On April 3, LBREPORT.com invoked a section of the Brown (open meetings) Act that [very rough summary] requires that when a majority of members of legislative bodies (like the Planning Commission or City Council) are shown written materials pertaining to an agenda item, the public can get access to the documents. (Details and the procedure is in CA Gov't Code section 54957.5, which can be seen here, scroll to section 54957.5)
We requested these materials, and in response a spokesperson for City Hall's Department of Development Department politely replied that the April 6 Commission meeting is only a study session, there's no advance staff report on the agenda item; day-of materials are still being finalized, and once available, the material (as we requested) can be emailed to us or provided via a link that we and the public can access...and when the agenda items are available, we'd get them for reference.
From our standpoint, the bottom line is: if nothing changes between now and 5 p.m. April 6, we expect the Planning Commission "study session" (like other LB Commission and Council "study sessions") to consist of a city staff-staged Power Point slide show explaining what city staff wants, perhaps some written copies, with the public kept in the dark until the last minute and leaving reporters to regurgitate city staff's position after the meeting is over. Meanwhile, the public will have been blind sided, prevented from knowing matters potentially affecting their their neighborhoods, unable to prepare responses to what city staff proposes at study session until after the study session has already "studied" the matter and ended. City Hall's next step is then too often to rubberstamp city staff's desires via Commission recommendation of City Council voted action.
This isn't what a City that professes fidelity to transparency and meaningful public participation should practice or accept. It's an especially sensitive matter after previous Long Beach officials portrayed density as a way to address housing needs and bring prosperity...and let rapacious developer-driven density destabilize and damage desirable neighborhoods (with "crackerbox" multi-unit buildings.) Now a new generation of city staffers proposes significant revisions to the City's Land Use Element (on top of a separately proceeding revisions to SE LB's zoning in SEASP.)

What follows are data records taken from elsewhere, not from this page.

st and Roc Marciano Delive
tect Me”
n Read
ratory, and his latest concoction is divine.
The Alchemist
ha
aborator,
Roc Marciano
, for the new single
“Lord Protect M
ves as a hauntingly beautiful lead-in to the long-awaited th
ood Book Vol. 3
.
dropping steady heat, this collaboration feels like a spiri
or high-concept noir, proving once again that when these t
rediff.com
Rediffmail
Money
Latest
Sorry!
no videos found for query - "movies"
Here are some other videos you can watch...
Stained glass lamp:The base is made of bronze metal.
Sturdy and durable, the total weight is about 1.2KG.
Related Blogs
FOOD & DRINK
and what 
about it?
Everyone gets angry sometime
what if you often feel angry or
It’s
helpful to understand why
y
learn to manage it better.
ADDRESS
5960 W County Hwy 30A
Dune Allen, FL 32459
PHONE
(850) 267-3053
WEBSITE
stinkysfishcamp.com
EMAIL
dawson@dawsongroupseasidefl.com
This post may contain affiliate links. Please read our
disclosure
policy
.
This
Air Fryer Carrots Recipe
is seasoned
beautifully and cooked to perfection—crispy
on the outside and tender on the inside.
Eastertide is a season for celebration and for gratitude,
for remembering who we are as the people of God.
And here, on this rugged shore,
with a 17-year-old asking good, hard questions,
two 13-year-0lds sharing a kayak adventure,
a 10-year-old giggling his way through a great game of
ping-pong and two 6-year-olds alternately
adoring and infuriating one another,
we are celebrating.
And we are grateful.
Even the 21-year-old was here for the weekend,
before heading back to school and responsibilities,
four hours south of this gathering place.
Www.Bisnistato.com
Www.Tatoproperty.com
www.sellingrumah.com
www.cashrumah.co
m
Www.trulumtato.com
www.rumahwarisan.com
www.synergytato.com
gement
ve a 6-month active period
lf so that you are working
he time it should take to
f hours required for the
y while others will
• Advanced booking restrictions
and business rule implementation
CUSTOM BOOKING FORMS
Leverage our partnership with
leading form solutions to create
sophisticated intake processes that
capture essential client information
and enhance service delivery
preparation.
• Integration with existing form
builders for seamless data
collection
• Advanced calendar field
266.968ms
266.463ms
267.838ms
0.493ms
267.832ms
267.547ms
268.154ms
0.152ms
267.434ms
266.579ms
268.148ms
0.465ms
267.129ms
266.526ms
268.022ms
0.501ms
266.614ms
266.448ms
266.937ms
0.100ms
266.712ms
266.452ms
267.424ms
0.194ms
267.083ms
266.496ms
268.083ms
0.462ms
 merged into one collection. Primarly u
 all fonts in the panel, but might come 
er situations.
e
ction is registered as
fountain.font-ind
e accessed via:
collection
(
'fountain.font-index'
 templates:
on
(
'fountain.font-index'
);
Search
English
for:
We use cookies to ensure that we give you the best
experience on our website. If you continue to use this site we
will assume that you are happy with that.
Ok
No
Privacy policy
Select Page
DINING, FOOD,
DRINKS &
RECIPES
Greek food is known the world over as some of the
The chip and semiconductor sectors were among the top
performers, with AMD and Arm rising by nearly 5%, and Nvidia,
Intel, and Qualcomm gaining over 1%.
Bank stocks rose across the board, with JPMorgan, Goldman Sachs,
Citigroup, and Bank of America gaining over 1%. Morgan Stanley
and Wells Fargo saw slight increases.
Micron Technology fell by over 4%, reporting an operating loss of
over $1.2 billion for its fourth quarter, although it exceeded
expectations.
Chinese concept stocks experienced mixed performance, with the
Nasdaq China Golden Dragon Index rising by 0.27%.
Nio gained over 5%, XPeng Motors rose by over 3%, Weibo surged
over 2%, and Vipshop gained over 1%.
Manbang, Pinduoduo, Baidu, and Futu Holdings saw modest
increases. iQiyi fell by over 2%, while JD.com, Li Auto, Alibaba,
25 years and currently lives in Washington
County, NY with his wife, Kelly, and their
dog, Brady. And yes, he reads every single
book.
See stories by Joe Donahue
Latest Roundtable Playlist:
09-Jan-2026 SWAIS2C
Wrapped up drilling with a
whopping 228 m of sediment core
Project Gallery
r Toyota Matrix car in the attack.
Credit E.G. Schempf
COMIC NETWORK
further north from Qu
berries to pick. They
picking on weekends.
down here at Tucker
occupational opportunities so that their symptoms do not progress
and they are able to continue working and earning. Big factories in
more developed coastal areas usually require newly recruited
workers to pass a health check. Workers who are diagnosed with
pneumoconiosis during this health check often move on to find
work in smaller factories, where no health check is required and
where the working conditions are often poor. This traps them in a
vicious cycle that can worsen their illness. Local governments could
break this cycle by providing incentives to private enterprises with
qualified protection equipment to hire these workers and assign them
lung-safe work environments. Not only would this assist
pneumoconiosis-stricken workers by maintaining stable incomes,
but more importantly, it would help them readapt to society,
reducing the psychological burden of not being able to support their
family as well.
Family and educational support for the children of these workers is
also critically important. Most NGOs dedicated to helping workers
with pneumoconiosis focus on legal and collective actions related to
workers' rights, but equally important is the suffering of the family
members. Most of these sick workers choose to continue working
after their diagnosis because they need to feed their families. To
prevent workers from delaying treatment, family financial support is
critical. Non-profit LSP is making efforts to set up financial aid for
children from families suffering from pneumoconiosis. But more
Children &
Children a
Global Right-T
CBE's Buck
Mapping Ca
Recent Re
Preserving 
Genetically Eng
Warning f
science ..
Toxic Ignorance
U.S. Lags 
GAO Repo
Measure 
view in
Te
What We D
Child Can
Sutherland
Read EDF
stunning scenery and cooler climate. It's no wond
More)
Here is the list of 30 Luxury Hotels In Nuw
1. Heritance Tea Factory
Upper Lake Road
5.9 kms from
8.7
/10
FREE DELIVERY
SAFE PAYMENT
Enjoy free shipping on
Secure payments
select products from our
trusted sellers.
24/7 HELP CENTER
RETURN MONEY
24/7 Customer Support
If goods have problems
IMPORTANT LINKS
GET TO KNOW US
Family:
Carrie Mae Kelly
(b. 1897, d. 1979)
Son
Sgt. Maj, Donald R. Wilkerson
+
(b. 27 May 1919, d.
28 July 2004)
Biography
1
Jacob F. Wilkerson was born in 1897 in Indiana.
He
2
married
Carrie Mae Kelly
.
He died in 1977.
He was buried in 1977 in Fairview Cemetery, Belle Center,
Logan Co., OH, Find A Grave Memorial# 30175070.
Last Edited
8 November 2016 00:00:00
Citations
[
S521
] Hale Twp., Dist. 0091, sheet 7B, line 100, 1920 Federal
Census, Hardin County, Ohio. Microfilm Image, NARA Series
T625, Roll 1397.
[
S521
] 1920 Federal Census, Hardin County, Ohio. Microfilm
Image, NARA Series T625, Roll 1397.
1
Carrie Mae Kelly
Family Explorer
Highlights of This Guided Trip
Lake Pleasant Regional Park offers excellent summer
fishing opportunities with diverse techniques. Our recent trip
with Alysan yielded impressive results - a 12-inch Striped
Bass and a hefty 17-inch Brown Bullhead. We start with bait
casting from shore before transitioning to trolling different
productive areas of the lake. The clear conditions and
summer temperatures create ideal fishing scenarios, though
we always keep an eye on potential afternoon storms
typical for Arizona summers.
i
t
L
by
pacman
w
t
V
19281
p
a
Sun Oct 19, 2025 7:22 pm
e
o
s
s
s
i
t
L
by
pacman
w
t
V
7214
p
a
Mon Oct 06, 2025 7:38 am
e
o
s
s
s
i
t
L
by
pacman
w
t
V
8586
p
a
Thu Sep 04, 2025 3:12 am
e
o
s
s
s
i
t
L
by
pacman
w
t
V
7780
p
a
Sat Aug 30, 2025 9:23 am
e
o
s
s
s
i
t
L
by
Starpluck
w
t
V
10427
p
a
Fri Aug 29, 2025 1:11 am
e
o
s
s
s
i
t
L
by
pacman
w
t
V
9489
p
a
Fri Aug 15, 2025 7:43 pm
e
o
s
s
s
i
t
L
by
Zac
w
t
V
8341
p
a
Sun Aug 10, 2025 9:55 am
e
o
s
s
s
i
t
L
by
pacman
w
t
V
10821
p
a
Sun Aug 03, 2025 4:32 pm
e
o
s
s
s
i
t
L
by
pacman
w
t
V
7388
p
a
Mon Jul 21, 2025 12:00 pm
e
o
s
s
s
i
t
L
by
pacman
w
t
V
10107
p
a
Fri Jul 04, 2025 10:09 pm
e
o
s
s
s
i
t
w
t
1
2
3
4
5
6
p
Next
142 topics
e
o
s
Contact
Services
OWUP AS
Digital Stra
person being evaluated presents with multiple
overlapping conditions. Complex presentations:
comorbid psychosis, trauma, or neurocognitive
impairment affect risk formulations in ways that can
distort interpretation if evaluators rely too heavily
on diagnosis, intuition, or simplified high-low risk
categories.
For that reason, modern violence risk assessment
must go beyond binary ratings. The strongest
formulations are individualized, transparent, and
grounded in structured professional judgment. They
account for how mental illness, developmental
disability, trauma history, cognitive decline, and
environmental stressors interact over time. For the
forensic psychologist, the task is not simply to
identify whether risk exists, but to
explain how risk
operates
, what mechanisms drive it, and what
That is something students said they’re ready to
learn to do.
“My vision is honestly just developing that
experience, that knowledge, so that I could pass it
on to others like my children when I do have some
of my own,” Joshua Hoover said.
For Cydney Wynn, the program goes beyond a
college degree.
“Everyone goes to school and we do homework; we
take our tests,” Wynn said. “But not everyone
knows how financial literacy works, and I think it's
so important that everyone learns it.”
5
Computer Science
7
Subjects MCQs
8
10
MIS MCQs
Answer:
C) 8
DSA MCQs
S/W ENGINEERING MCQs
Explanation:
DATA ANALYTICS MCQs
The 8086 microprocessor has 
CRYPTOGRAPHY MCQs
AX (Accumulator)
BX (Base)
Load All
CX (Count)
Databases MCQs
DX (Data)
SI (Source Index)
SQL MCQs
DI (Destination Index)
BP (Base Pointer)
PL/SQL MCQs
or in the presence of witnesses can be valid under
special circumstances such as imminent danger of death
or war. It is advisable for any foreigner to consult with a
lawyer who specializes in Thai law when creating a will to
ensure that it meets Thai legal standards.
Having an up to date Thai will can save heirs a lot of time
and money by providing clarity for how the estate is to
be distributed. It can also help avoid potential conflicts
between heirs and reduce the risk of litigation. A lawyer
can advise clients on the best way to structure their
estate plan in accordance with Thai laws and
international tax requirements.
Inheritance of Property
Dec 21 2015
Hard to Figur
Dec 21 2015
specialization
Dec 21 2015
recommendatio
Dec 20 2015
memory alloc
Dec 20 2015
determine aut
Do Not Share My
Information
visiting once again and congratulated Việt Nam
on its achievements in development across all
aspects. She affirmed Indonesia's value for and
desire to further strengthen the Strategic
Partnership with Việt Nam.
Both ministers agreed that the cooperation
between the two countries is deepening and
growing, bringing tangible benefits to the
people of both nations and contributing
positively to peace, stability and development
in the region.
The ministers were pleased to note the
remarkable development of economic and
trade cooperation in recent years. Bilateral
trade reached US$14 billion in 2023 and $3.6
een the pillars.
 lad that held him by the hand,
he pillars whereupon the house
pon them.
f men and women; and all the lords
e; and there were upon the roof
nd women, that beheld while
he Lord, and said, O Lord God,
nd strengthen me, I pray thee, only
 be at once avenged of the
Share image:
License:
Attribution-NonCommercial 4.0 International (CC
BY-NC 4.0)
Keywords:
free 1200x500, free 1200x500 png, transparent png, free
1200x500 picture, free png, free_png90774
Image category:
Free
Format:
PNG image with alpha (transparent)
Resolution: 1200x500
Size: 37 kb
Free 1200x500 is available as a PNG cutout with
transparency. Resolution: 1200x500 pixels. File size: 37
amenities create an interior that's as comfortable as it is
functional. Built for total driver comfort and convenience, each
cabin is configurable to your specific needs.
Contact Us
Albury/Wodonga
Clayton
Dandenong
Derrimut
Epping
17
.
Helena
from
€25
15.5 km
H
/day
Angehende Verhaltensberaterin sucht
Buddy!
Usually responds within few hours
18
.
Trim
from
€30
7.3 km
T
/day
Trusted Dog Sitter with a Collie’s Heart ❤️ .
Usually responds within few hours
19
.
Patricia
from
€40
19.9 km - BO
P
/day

The proposed Land Use Element revision hasn't been a secret. It's gone through various drafts, public meetings and has been reported by us and others...and include various rationalizations for proposing to allow increased density in various parts of Long Beach. It portrays density as a positive step, more carefully targeted now than in the past, better planned (including an accompanying urban design element), a tool to improve and uplift neighborhoods, not harm them.
Fine...but we believe residents of impacted neighborhoods should ultimately be the best judge of that. We do expect city staff will offer new proposals on April 6. We'd like to know what they are now.
We urge City Hall's Development Dept. to put what its staff plans for Commission "study" on April 6 on line immediately so the public can study it before it's handed to them.
We further urge the Planning Commission, and all other LB Commissions and the City Council, to instruct city staff that from now on, city staff should provide written materials for review by Commissioners and the public at least a week before scheduled "study sessions." As taxpayers in a City where officials voice fidelity to transparency and openness, Long Beach residents deserve more than
[The Planning Commission "study session" will be held at the Michelle Obama Neighborhood Library, 5870 Atlantic Ave., April 6, 5 p.m.]